Il y a bientôt un an le Parcours d’accès aux carrières territoriales et de l’Etat (PACTE) naissait par l’ordonnance n° 2005-901 du 2 août 2005. Il s’agit d’un nouveau mode de recrutement dans les corps et cadres d’emploi de catégorie C. Il est accessible à tous les jeunes de 16 à 25 ans révolus sans diplôme et sans qualification, ainsi qu’aux jeunes de 16 à 25 ans révolus n’ayant pas atteint le niveau du baccalauréat. Les bénéficiaires de ce dispositif se voient accorder un contrat d’une durée de douze mois au minimum et deux ans au maximum dans un service d’une collectivité. Ils sont suivis tout au long de cette période par un tuteur. L’administration d’accueil s’engage à assurer à ces personnes une formation professionnelle dispensée, pour partie, en son sein et, pour une autre part, dans un organisme de formation. Cette formation est d’une durée supérieure à 20 % de la durée du contrat. A l’issue du contrat, et sous réserve d’obtenir le diplôme ou la qualification préparés, l’intéressé passe un examen professionnel. S’il le réussit, il est titularisé dans le corps duquel relève l’emploi concerné. Un tel dispositif paraît séduisant pour lutter contre le chômage des jeunes. Pourtant, il connaît un véritable échec dans la fonction publique territoriale. Pourquoi ? Tout simplement parce que les modalités de sa mise en œuvre sont trop complexes et ne tiennent pas compte des spécificités de la FPT. Panorama des principales difficultés. L’offre de formation est insuffisamment adaptée aux métiers visés par le Pacte notamment en matière de calendrier. Le processus de sélection est compliqué et demande au final plusieurs mois. Les collectivités locales sont tenues de choisir parmi une liste établie par un tiers. Le recrutement du PACTE impose la création d’un emploi budgétaire à la différence de l’apprentissage. Les tuteurs ne peuvent bénéficier de la NBI. Enfin le Pacte est en concurrence directe avec l’apprentissage qui existe déjà dans les collectivités locales et que certains souhaiteraient d’ailleurs renforcer.

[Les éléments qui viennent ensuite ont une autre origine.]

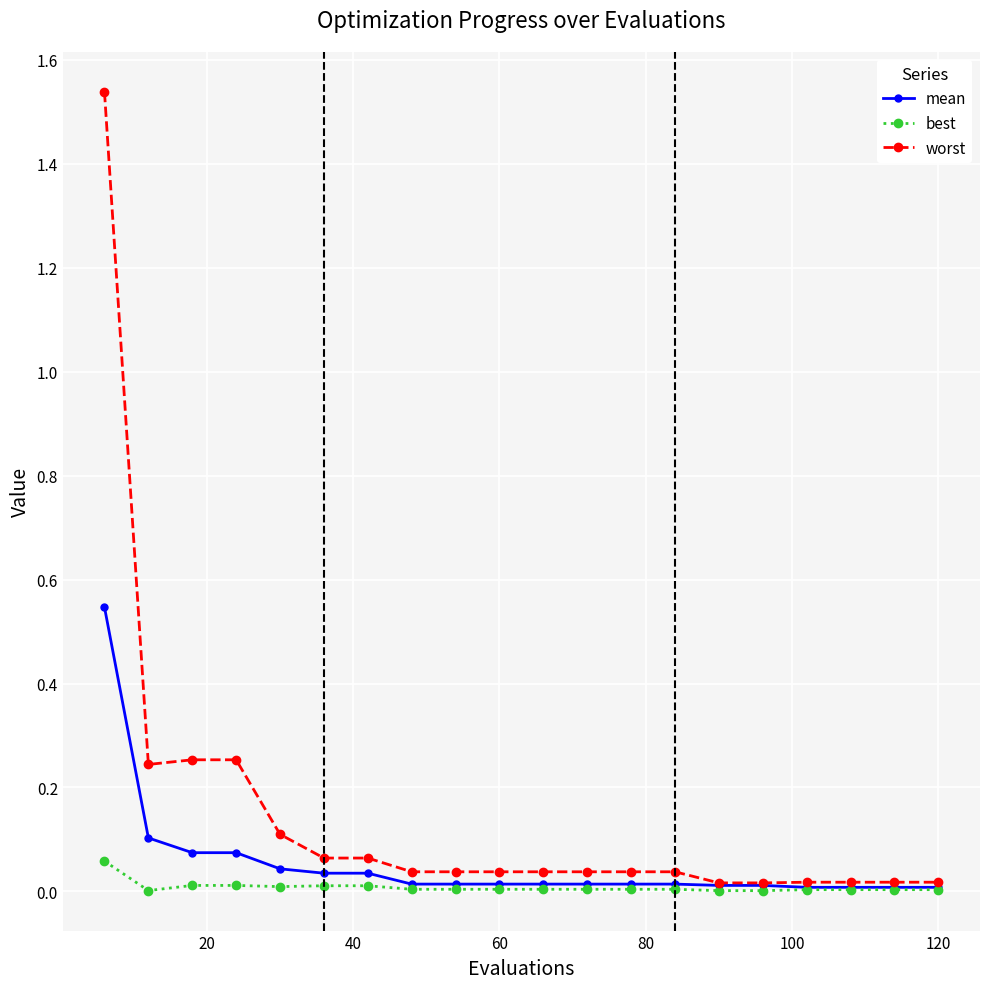

Which series has the largest total across all categories?

worst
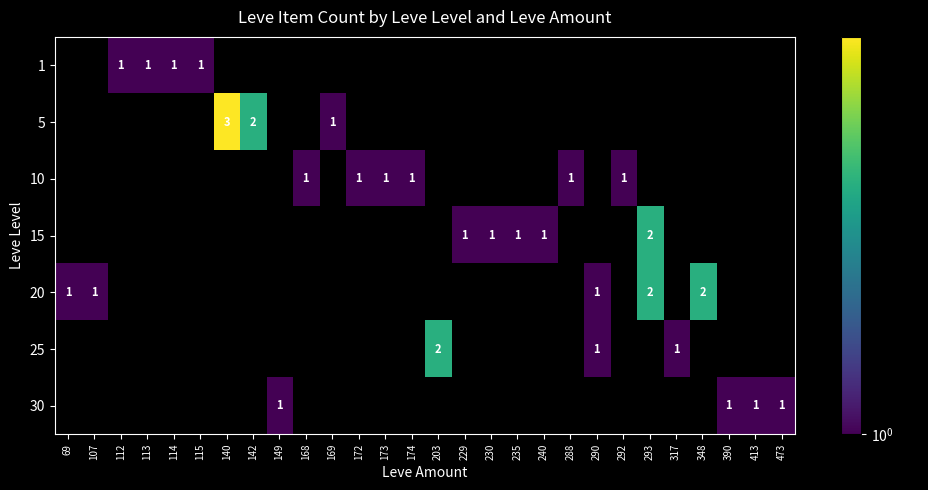

Is it true that 30 equals 0 at 149?

False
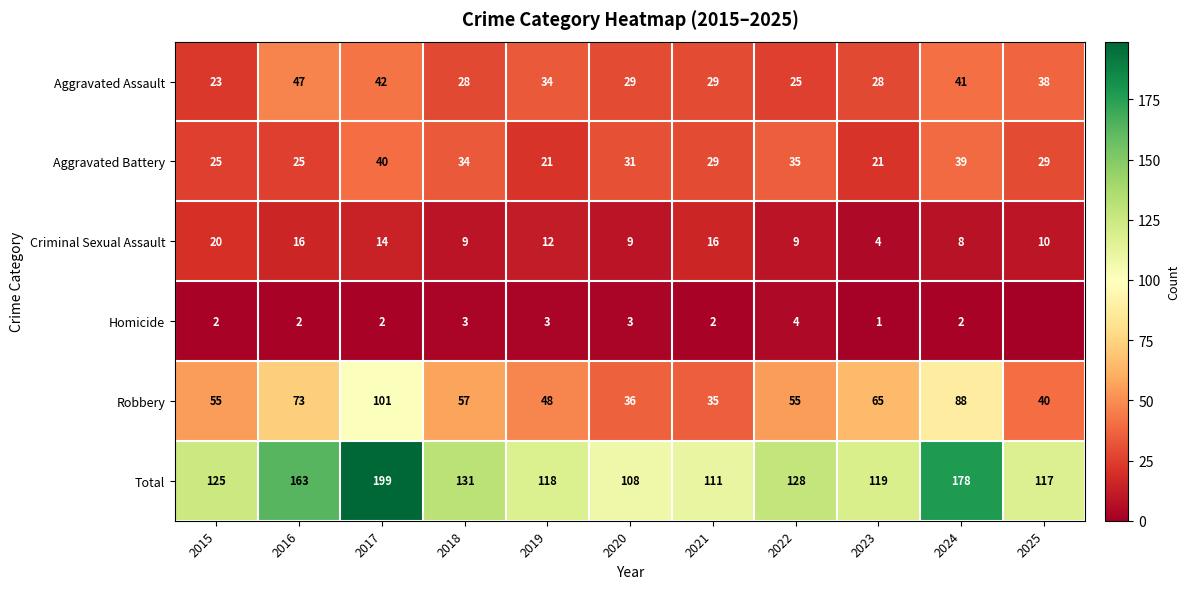

How many values in the Total series are below 125?

5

A nouveau, on doit constater pour qu’une réforme marche il faut s’intéresser d’abord à ses modalités d’application. En l’espèce, il aurait été préférable de solliciter en amont les collectivités locales pour se rendre compte que ce système serait inapplicable. Il ne reste sans doute plus au Gouvernement qu'à revoir sa copie.
Je rejoins votre analyse ( en tant que responsable formation, je suis chargé de mettre en place celles concernant le pacte ).
Il est effectivement très difficile de faire concilier les calendriers de formation et les contraintes liées au recrutement.
Par contre, il me semblait que le texte peut prévoir une indemnité pour les tuteurs.
Rédigé par: Alain GAMBINI | 03 juillet 2006 à 09:23
C'est bien de favoriser l'emploi des jeunes, mais que pensez-vous des fonctionnaires avec plus de 20 ou 25 ans d'ancienneté qui se heurtent à des murs lors de changement de collectivité pour raisons diverses liés au conjoint, à la famille. Depuis plus d'une année, je cherche un nouvel employeur sur Paris et sa proche banlieue, c'est galère. D'autres ont un travail, mais pas de logement car trop peu rémunéré en catégorie C.
A chaque problème sa solution, mais aider les jeunes je le répète c'est bien, à condition de ne pas laisser les autres sur le carreau.